Em consequência à falta de vacinas por inação do governo federal durante o ano de 2020, quando seu planejamento e prévia negociação contratual eram devidas, querem agora os senhores parlamentares impor à sociedade o indevido e inoportuno debate a respeito da compra de vacinas pelo setor privado, um jogo de cena para encobrir irresponsabilidades públicas e omissões governamentais na compra tempestiva dos imunizantes, o que tem aumentado a doença e a morte pela Covid-19.
Tivessem as autoridades competentes adotadas as providências cabíveis em tempo oportuno, sabedores das dificuldades de compra pela escassez de imunizantes no mundo, certamente o país estaria em melhor situação.
Num ambiente do salve-se quem puder, quem pode mais sai à frente em detrimento daqueles que só tem o SUS como salvaguarda sanitária. Isso revela uma sociedade distópica, que se deteriora em seus valores morais e éticos, inclusive quanto ao modelo socioeconômico brasileiro que deixa grande parte da população em situação de profunda desigualdade. Em pleno século XXI não mais se pode admitir sociedades que ainda mantém párias sociais. A própria pandemia da Covid-19, fatalmente imporá a necessidade de revisão de valores políticos, sociais e econômicos, por inadmissível o convívio silencioso, omisso e cego com a desigualdade social.

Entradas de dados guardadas
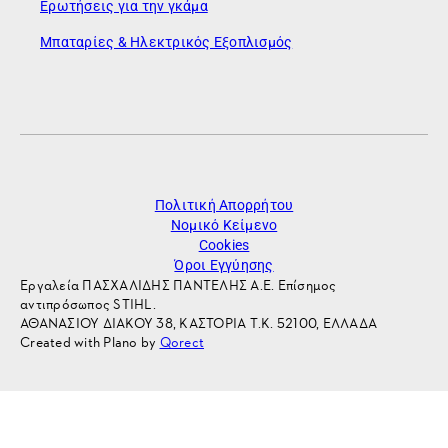
Ερωτήσεις για την γκάμα
Μπαταρίες & Ηλεκτρικός Εξοπλισμός
Πολιτική Απορρήτου
Νομικό Κείμενο
Cookies
Όροι Εγγύησης
Εργαλεία ΠΑΣΧΑΛΙΔΗΣ ΠΑΝΤΕΛΗΣ Α.Ε. Επίσημος
αντιπρόσωπος STIHL.
ΑΘΑΝΑΣΙΟΥ ΔΙΑΚΟΥ 38, ΚΑΣΤΟΡΙΑ Τ.Κ. 52100, ΕΛΛΑΔΑ
Created with Plano by
Qorect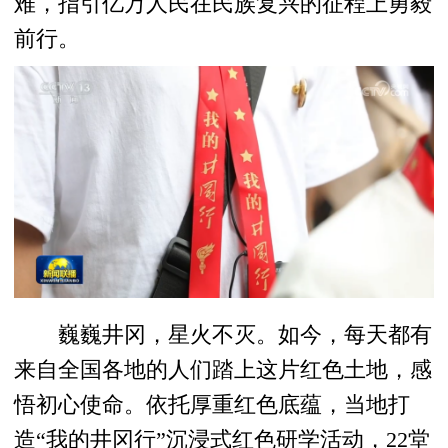
难，指引亿万人民在民族复兴的征程上勇毅
前行。
巍巍井冈，星火不灭。如今，每天都有
来自全国各地的人们踏上这片红色土地，感
悟初心使命。依托厚重红色底蕴，当地打
造“我的井冈行”沉浸式红色研学活动，22堂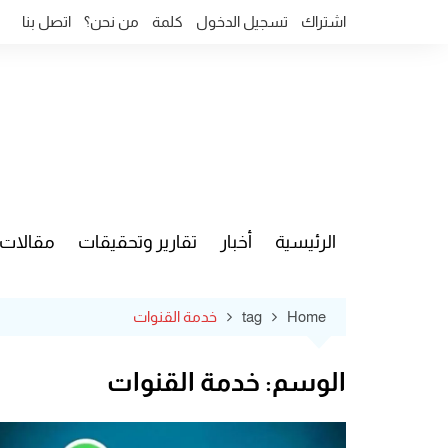
Ski
اشتراك
تسجيل الدخول
كلمة
من نحن؟
اتصل بنا
t
conten
الرئيسية
أخبار
تقارير وتحقيقات
مقالات
قضايا وآ
Home
tag
خدمة القنوات
الوسم:
خدمة القنوات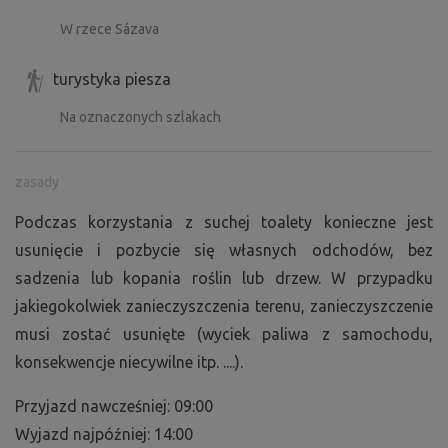
W rzece Sázava
turystyka piesza
Na oznaczonych szlakach
zasady
Podczas korzystania z suchej toalety konieczne jest
usunięcie i pozbycie się własnych odchodów, bez
sadzenia lub kopania roślin lub drzew. W przypadku
jakiegokolwiek zanieczyszczenia terenu, zanieczyszczenie
musi zostać usunięte (wyciek paliwa z samochodu,
konsekwencje niecywilne itp. ....).
Przyjazd nawcześniej: 09:00
Wyjazd najpóźniej: 14:00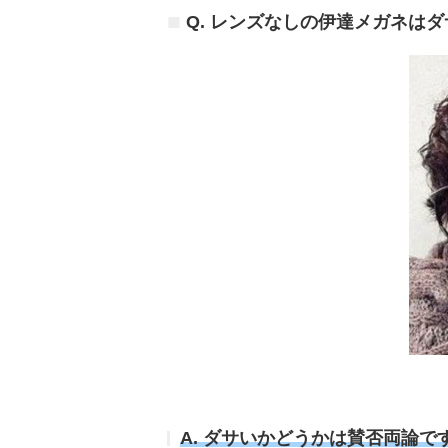
Q. レンズなしの伊達メガネは
A. ダサいかどうかは賛否両論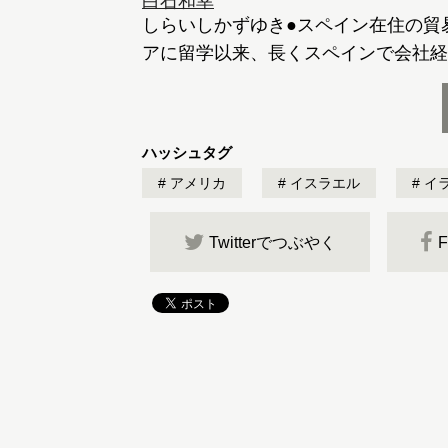
白石和幸
しらいしかずゆき●スペイン在住の貿
アに留学以来、長くスペインで会社経
ハッシュタグ
アメリカ
イスラエル
イ
Twitterでつぶやく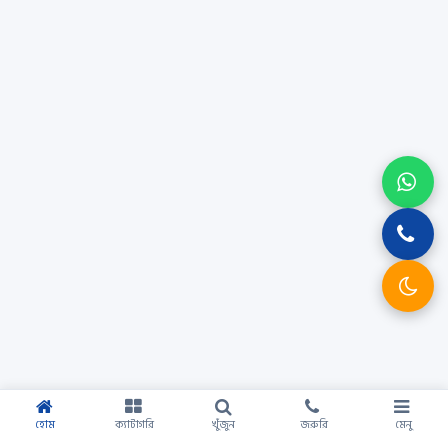
হোম
ক্যাটাগরি
খুঁজুন
জরুরি
মেনু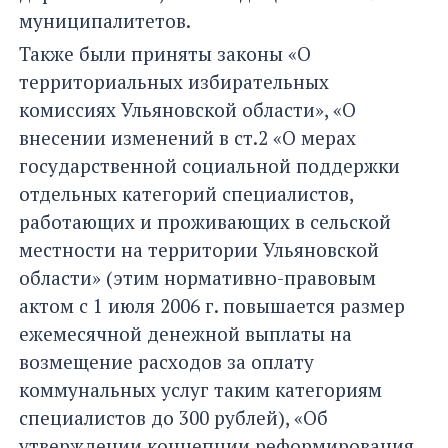
муниципалитетов.
Также были приняты законы «О
территориальных избирательных
комиссиях Ульяновской области», «О
внесении изменений в ст.2 «О мерах
государственной социальной поддержки
отдельных категорий специалистов,
работающих и проживающих в сельской
местности на территории Ульяновской
области» (этим нормативно-правовым
актом с 1 июля 2006 г. повышается размер
ежемесячной денежной выплаты на
возмещение расходов за оплату
коммунальных услуг таким категориям
специалистов до 300 рублей), «Об
утверждении концепции реформирования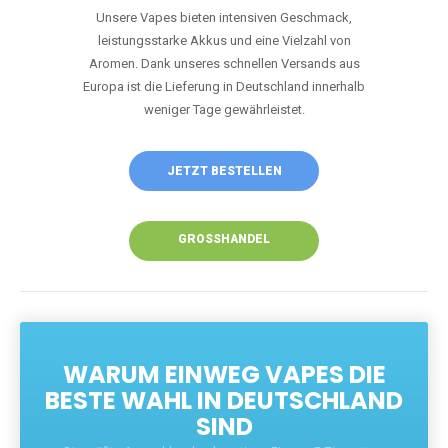
Unsere Vapes bieten intensiven Geschmack,
leistungsstarke Akkus und eine Vielzahl von
Aromen. Dank unseres schnellen Versands aus
Europa ist die Lieferung in Deutschland innerhalb
weniger Tage gewährleistet.
JETZT BESTELLEN
GROSSHANDEL
WARUM EINWEG VAPES DIE
BESTE WAHL IN DEUTSCHLAND
SIND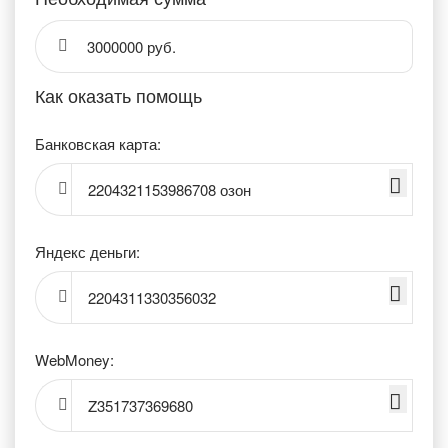
3000000 руб.
Как оказать помощь
Банковская карта:
2204321153986708 озон
Яндекс деньги:
2204311330356032
WebMoney:
Z351737369680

Objetivo do exercício: Copie o trecho do texto sobre a compra de vacinas entre "Num ambiente do" e "a desigualdade social.", inclusive, e substitua "SUS" por "sistema público de saúde".

Resposta do exercício:
Num ambiente do salve-se quem puder, quem pode mais sai à frente em detrimento daqueles que só tem o sistema público de saúde como salvaguarda sanitária. Isso revela uma sociedade distópica, que se deteriora em seus valores morais e éticos, inclusive quanto ao modelo socioeconômico brasileiro que deixa grande parte da população em situação de profunda desigualdade. Em pleno século XXI não mais se pode admitir sociedades que ainda mantém párias sociais. A própria pandemia da Covid-19, fatalmente imporá a necessidade de revisão de valores políticos, sociais e econômicos, por inadmissível o convívio silencioso, omisso e cego com a desigualdade social.